Working data.

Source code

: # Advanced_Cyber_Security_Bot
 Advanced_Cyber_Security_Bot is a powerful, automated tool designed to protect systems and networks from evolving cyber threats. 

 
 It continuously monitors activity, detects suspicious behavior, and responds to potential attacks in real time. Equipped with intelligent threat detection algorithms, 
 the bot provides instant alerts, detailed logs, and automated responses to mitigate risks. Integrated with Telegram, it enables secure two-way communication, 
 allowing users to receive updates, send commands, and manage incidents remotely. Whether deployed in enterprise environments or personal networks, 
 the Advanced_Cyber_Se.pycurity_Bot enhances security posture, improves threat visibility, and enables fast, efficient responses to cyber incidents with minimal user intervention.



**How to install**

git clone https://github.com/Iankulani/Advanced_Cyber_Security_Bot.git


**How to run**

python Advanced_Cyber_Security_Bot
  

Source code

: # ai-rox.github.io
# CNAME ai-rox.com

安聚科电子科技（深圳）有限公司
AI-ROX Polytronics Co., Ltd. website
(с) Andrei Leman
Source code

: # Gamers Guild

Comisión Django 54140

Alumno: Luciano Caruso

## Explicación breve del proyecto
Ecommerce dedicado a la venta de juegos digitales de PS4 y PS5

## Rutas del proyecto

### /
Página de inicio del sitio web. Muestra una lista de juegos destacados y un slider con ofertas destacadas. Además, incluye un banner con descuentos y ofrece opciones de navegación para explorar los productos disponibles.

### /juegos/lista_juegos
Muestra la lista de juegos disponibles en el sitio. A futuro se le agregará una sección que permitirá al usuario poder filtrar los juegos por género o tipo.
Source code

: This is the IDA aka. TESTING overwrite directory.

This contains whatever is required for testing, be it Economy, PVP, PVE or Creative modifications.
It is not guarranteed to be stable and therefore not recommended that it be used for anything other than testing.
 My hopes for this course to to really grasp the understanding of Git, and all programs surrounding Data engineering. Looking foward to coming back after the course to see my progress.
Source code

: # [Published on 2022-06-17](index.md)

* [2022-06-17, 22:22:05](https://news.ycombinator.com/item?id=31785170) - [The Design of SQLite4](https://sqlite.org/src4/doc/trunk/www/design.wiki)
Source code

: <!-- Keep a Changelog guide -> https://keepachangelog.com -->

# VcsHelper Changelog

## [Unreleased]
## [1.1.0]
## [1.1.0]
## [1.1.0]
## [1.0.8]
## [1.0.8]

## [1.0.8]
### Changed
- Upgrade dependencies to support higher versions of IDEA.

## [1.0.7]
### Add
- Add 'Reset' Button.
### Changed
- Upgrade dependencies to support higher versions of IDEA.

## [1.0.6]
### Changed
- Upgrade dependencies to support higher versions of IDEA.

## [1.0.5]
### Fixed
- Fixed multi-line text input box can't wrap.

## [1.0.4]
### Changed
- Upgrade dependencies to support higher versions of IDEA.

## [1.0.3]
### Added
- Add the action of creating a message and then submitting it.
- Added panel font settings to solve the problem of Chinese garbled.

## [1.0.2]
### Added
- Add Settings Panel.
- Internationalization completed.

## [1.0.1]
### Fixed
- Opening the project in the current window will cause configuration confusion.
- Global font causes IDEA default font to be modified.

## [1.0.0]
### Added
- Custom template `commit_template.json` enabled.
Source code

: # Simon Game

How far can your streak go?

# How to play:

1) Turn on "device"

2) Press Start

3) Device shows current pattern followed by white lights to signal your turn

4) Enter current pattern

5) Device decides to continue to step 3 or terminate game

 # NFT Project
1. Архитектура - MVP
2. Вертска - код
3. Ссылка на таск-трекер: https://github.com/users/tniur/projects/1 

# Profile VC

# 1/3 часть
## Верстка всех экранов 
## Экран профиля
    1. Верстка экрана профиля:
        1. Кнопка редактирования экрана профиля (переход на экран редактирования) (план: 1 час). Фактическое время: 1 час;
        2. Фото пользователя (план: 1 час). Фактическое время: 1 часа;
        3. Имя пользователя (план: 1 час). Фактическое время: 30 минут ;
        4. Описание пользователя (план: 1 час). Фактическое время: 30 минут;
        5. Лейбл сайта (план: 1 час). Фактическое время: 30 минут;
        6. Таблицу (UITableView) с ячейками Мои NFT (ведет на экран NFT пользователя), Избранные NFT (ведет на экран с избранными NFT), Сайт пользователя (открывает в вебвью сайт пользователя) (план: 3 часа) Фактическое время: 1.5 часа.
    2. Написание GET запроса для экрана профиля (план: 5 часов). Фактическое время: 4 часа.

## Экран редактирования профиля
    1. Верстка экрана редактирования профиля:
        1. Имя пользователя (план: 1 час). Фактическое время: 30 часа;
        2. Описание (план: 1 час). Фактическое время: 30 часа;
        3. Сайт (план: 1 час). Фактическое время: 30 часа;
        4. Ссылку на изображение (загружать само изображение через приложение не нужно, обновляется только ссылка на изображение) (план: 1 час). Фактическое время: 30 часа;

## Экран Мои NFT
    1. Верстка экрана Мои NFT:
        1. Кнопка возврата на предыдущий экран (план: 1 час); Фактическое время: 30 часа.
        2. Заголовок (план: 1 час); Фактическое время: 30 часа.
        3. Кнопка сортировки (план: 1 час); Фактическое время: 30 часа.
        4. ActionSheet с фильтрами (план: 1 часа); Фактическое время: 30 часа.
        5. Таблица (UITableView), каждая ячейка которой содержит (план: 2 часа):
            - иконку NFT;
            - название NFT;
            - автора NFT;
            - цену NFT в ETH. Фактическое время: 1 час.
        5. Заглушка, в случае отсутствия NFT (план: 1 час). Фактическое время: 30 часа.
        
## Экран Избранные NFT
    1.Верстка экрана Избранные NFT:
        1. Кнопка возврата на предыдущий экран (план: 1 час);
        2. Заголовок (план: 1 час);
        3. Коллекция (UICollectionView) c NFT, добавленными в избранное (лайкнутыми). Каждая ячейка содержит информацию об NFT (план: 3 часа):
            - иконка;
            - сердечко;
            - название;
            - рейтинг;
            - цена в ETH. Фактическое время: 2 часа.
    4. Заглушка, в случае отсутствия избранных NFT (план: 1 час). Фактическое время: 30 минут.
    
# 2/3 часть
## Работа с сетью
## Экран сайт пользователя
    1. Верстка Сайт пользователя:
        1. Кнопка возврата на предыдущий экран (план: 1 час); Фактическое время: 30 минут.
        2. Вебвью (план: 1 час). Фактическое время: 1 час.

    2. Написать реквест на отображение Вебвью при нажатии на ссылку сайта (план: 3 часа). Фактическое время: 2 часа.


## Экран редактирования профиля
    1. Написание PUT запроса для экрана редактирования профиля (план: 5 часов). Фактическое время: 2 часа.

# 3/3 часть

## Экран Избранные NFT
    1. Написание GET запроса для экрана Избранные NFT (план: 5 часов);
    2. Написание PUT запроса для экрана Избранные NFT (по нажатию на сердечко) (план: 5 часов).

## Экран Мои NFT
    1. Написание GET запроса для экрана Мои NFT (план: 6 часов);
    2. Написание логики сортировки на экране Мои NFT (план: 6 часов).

About this exercise. Retype, character for character, the lines from the one containing "# 3/3 часть" through the last line of the records, including both.

Answer space.
# 3/3 часть

## Экран Избранные NFT
    1. Написание GET запроса для экрана Избранные NFT (план: 5 часов);
    2. Написание PUT запроса для экрана Избранные NFT (по нажатию на сердечко) (план: 5 часов).

## Экран Мои NFT
    1. Написание GET запроса для экрана Мои NFT (план: 6 часов);
    2. Написание логики сортировки на экране Мои NFT (план: 6 часов).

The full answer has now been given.